Angels two-way star Shohei Ohtani became the majors' first designated duck on the pond Friday night. A's first baseman Matt Olson caught him trying to take third on a grounder to kill Los Angeles' inning, then slugged a game-ending grand slam in the bottom of the frame.
The change was poorly received, but after seeing it in action, some traditionalists are seeing the appeal.
"It's another one of these changes that we might end up liking," 64-year-old Braves manager Brian Snitker said. "Made it interesting."
Lastly, MLB unveiled another modification hours before first pitch, expanding the postseason from 10 teams to 16.
Some clubs with injured stars might need the bigger field to qualify.
Houston's Justin Verlander, the Dodgers' Clayton Kershaw, Texas' Corey Kluber and Washington's Stephen Strasburg have all gotten hurt -- not surprising to those concerned about pitcher health following the condensed preseason camp.
Strasburg was scratched from a start Saturday because of a nerve issue in his pitching hand.
"To be frank," the World Series MVP said, "this season is a bit of a mess."
Soto's stunning positive test has been followed by others.
The Atlanta Braves are without primary catchers Tyler Flowers and Travis d'Arnaud because they have coronavirus symptoms.
Cincinnati Reds second baseman Mike Moustakas and center fielder Nick Senzel felt sick Sunday, a day after a teammate went on the injured list because he tested positive for COVID-19.
The Miami Marlins scratched right-hander Jose Urena from his scheduled start Sunday in Philadelphia and delayed their postgame trip home amid concerns about a possible virus outbreak within the team.
"There's nothing we can really do," Marlins pitcher Robert Dugger said. "It's out of our control. We just do the best we can with the masks and social distancing and all that, and hope for the best."
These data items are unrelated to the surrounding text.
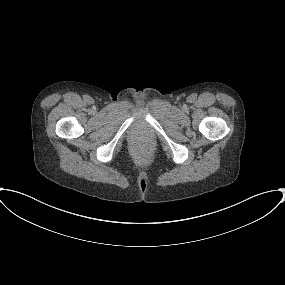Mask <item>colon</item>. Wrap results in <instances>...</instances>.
<instances>
[{
	"label": "colon",
	"mask_w": 285,
	"mask_h": 285,
	"mask_svg": "<svg viewBox=\"0 0 285 285\" xmlns=\"http://www.w3.org/2000/svg\"><path fill=\"white\" fill-rule=\"evenodd\" d=\"M150 149L148 147H141L139 149V155L143 158H147L150 155Z\"/></svg>",
	"instance_id": "1"
}]
</instances>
Players have adopted some virus-minded celebrations, including air fives and foot taps, but it's hardly been perfect. High-fives and fist bumps continue to be common, and distancing in the dugout has appeared to be a challenge even with some reserves watching from the stands. Clubs have had a particularly hard time upholding protocols after big plays, like when the A's piled around Olson at home plate following his game-ending slam Friday.
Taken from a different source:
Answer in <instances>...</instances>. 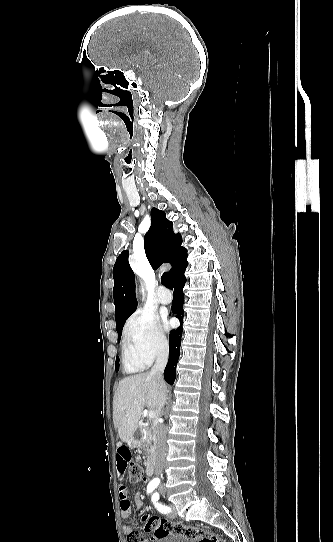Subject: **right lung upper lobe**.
<instances>
[{"label": "right lung upper lobe", "instance_id": "1", "mask_svg": "<svg viewBox=\"0 0 333 542\" xmlns=\"http://www.w3.org/2000/svg\"><path fill=\"white\" fill-rule=\"evenodd\" d=\"M151 222V227L144 237L145 253L150 265L157 269L162 263L173 264L178 253L184 249L181 246V235L173 232V223L159 209L152 208ZM128 256V250L123 251L113 268L116 328L137 307L135 277Z\"/></svg>", "mask_w": 333, "mask_h": 542}]
</instances>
The news Sunday of potential outbreaks with the Reds and Marlins was a reminder of how fragile the season could be.
"We all have to take responsibility," Twins slugger Nelson Cruz said. "I take care of myself, don't go around or mess around. But that has to include the whole team.
"If 10 or 15 or 25 guys do it and the rest are messing around, it can mess everything up. We're always talking about that -- being conscious what you're doing. It's not only for yourself, it's for the whole team. The team can be devastated if a few guys test positive."